Task requirements » Retype, exactly as they appear below, the lines between the line holding "This case study highlights" and the line holding "Workflow Optimization and Workload", both ends included.

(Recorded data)
┄┄┄┄┄┄┄┄┄┄

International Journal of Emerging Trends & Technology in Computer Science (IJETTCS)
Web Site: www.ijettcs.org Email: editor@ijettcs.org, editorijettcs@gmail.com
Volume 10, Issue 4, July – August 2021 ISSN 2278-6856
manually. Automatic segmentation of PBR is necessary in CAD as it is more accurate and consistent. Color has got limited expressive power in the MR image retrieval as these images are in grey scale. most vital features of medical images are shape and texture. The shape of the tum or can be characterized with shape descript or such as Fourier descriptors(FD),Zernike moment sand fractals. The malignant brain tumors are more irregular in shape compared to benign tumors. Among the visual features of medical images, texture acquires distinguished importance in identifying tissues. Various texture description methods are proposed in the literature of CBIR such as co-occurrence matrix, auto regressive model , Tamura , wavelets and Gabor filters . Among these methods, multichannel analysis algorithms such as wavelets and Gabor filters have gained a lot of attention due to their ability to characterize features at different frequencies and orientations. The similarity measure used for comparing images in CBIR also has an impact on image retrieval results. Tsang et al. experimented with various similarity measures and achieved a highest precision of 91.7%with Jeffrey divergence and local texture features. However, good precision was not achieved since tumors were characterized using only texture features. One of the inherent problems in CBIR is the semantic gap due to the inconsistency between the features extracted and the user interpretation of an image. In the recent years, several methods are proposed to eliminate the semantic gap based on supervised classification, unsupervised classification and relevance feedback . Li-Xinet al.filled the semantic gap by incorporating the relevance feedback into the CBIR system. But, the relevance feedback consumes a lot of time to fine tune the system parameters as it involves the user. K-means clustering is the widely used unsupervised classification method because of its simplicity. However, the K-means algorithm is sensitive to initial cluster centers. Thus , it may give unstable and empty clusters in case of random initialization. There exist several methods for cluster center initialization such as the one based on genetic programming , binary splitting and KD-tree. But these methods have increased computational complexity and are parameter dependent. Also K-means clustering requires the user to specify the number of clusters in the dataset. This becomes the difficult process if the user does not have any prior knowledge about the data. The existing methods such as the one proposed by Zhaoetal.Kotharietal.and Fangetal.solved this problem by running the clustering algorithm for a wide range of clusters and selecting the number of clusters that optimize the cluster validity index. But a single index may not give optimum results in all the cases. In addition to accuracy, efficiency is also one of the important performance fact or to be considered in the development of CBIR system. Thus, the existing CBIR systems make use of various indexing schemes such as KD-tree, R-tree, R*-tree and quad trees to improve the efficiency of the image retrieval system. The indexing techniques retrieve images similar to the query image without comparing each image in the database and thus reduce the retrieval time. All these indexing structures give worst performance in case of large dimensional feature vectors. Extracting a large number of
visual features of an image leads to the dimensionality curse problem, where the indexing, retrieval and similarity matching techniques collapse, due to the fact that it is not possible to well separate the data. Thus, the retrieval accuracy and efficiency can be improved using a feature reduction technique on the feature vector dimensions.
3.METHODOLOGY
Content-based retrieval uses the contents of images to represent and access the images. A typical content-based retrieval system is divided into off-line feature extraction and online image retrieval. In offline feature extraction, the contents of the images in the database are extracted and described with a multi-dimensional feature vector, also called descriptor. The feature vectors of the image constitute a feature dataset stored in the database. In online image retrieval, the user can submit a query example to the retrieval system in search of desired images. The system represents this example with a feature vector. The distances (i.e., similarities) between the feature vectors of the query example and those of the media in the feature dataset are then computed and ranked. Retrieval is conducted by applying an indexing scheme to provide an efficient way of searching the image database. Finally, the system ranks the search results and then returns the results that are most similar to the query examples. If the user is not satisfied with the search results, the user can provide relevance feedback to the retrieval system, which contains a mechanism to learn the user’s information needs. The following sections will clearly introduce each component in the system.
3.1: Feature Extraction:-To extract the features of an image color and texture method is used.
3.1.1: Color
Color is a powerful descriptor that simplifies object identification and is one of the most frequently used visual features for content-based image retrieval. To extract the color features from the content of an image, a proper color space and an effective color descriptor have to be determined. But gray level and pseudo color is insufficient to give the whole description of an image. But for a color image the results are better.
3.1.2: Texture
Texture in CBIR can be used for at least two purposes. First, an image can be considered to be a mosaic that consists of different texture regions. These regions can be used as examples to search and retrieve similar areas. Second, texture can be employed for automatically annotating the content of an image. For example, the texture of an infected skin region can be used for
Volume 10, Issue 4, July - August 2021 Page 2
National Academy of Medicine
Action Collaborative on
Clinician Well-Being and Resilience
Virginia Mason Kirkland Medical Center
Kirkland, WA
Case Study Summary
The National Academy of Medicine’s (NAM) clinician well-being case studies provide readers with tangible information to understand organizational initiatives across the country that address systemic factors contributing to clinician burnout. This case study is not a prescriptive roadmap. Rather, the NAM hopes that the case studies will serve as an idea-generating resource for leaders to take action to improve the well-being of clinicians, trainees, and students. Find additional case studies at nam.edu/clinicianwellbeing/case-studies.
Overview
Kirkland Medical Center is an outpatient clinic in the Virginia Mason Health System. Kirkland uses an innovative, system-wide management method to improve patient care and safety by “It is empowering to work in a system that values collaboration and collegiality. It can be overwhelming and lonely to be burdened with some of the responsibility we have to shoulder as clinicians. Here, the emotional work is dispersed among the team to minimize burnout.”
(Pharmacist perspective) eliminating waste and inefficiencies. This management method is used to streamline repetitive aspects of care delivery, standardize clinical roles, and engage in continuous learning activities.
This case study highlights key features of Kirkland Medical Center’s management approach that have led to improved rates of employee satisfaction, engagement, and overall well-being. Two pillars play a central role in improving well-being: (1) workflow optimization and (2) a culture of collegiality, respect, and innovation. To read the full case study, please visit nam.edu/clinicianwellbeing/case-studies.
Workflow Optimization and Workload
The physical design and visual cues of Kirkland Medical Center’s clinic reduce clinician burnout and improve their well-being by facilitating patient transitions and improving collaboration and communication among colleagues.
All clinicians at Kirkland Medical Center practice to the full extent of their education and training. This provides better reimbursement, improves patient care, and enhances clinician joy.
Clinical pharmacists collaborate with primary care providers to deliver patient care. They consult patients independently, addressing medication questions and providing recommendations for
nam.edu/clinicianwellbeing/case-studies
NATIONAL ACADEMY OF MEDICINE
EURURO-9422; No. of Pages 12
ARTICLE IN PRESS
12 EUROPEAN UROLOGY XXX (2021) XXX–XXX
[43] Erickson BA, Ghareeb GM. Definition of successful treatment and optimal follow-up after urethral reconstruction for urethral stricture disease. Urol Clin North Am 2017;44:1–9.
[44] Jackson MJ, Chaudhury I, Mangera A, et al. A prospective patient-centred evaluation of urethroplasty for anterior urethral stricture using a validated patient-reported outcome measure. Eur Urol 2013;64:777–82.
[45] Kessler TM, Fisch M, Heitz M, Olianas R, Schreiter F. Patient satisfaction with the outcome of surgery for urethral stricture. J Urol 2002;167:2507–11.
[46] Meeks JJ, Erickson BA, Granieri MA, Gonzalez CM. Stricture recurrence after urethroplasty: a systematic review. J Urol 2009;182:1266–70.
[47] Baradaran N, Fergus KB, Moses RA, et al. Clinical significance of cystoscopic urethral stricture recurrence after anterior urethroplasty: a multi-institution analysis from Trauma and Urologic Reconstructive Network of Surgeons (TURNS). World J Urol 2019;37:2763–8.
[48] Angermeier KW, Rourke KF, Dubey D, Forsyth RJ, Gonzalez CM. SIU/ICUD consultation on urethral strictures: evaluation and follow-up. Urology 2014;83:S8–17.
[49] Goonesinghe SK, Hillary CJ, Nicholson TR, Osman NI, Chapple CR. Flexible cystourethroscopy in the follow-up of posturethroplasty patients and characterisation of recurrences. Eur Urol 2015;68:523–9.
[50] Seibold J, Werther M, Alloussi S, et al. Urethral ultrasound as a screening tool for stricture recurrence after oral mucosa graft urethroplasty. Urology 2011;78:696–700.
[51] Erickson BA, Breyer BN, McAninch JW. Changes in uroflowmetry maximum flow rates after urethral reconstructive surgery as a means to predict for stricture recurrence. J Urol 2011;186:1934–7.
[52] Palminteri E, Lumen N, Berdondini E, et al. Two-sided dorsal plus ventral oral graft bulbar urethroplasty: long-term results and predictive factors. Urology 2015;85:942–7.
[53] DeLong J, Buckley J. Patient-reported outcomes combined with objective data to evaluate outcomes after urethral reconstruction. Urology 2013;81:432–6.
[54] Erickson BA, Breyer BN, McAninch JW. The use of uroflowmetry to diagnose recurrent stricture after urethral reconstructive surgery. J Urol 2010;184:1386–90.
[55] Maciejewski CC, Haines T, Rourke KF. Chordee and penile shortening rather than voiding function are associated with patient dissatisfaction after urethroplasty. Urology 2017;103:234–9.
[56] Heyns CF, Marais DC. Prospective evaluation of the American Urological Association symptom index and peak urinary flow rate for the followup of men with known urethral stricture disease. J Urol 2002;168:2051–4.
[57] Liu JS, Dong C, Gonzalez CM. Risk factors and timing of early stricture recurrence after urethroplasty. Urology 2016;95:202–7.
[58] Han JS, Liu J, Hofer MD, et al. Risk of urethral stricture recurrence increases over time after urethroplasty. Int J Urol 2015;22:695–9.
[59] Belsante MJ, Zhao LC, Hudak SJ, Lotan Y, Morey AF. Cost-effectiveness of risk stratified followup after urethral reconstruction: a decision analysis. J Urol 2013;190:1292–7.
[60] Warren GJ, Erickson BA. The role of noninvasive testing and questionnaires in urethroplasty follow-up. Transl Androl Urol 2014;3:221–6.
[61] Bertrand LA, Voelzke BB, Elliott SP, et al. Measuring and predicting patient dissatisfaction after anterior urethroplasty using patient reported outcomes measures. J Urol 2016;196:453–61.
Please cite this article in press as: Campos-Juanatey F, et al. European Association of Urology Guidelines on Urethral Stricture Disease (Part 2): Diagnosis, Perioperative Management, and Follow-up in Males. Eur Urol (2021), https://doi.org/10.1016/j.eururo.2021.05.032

┄┄┄┄┄┄┄┄┄┄

Result »
This case study highlights key features of Kirkland Medical Center’s management approach that have led to improved rates of employee satisfaction, engagement, and overall well-being. Two pillars play a central role in improving well-being: (1) workflow optimization and (2) a culture of collegiality, respect, and innovation. To read the full case study, please visit nam.edu/clinicianwellbeing/case-studies.
Workflow Optimization and Workload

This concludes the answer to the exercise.